Task instructions =
a: In the post on client blacklisting, why does the writer propose redirtying the pages after the writes fail rather than making users rewrite their data? Answer in one to three sentences.
b: Carry on with the post on client blacklisting from the point where it stops.
━━━ Text section
Which sounds reasonable on its face...but why bother with remounting at
that point? Why not just have the client reattempt connections until it
succeeds (or you forcibly unmount).

For that matter, why not just redirty the pages after the writes fail in
that case instead of forcing those users to rewrite their data? If they
don't care about consistency that much, then that would seem to be a
nicer way to deal with this.

I also find all of this a little difficult to reconcile with Patrick's
desire to forcibly terminate any application that had a file lock at the
time of the blacklisting. That doesn't seem to be something that will
enhance availability.
━━━━━━
━━━ Data shown
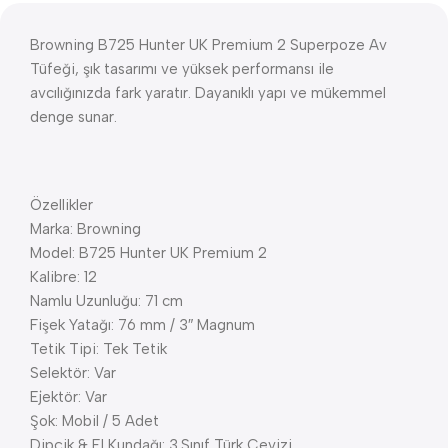
Browning B725 Hunter UK Premium 2 Superpoze Av
Tüfeği, şık tasarımı ve yüksek performansı ile
avcılığınızda fark yaratır. Dayanıklı yapı ve mükemmel
denge sunar.
Özellikler
Marka: Browning
Model: B725 Hunter UK Premium 2
Kalibre: 12
Namlu Uzunluğu: 71 cm
Fişek Yatağı: 76 mm / 3″ Magnum
Tetik Tipi: Tek Tetik
Selektör: Var
Ejektör: Var
Şok: Mobil / 5 Adet
Dipçik & El Kundağı: 3.Sınıf Türk Cevizi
━━━━━━
Exercise answers =
a: Redirtying the pages would spare those users from having to rewrite their data. The writer reasons that, since these users don't care much about consistency, this would be a nicer way to deal with the failed writes.

b:
Again, I think I'm missing some piece of the bigger picture here, which
is why I'm asking about how, specifically, we expect this to be used.
I'd like to understand the actual use-cases here so we can ensure we're
addressing them in the best possible fashion.

> 
> > The catch here is that not many applications do that. Most just fall
> > over once fsync hits an error. That is a bit of a chicken and egg
> > problem though, so that's not necessarily an argument against doing
> > this.
> > 
> 
> 
> 
> > > > > > Also, how would an admin know that this is something they ought to try?
> > > > > > Is there a way for them to know that their client has been blacklisted?
> > > > > > 
> > > > > > > Signed-off-by: "Yan, Zheng" <zyan@xxxxxxxxxx>
> > > > > > > ---
> > > > > > >    fs/ceph/mds_client.c | 16 +++++++++++++---
> > > > > > >    fs/ceph/super.c      | 23 +++++++++++++++++++++--
> > > > > > >    2 files changed, 34 insertions(+), 5 deletions(-)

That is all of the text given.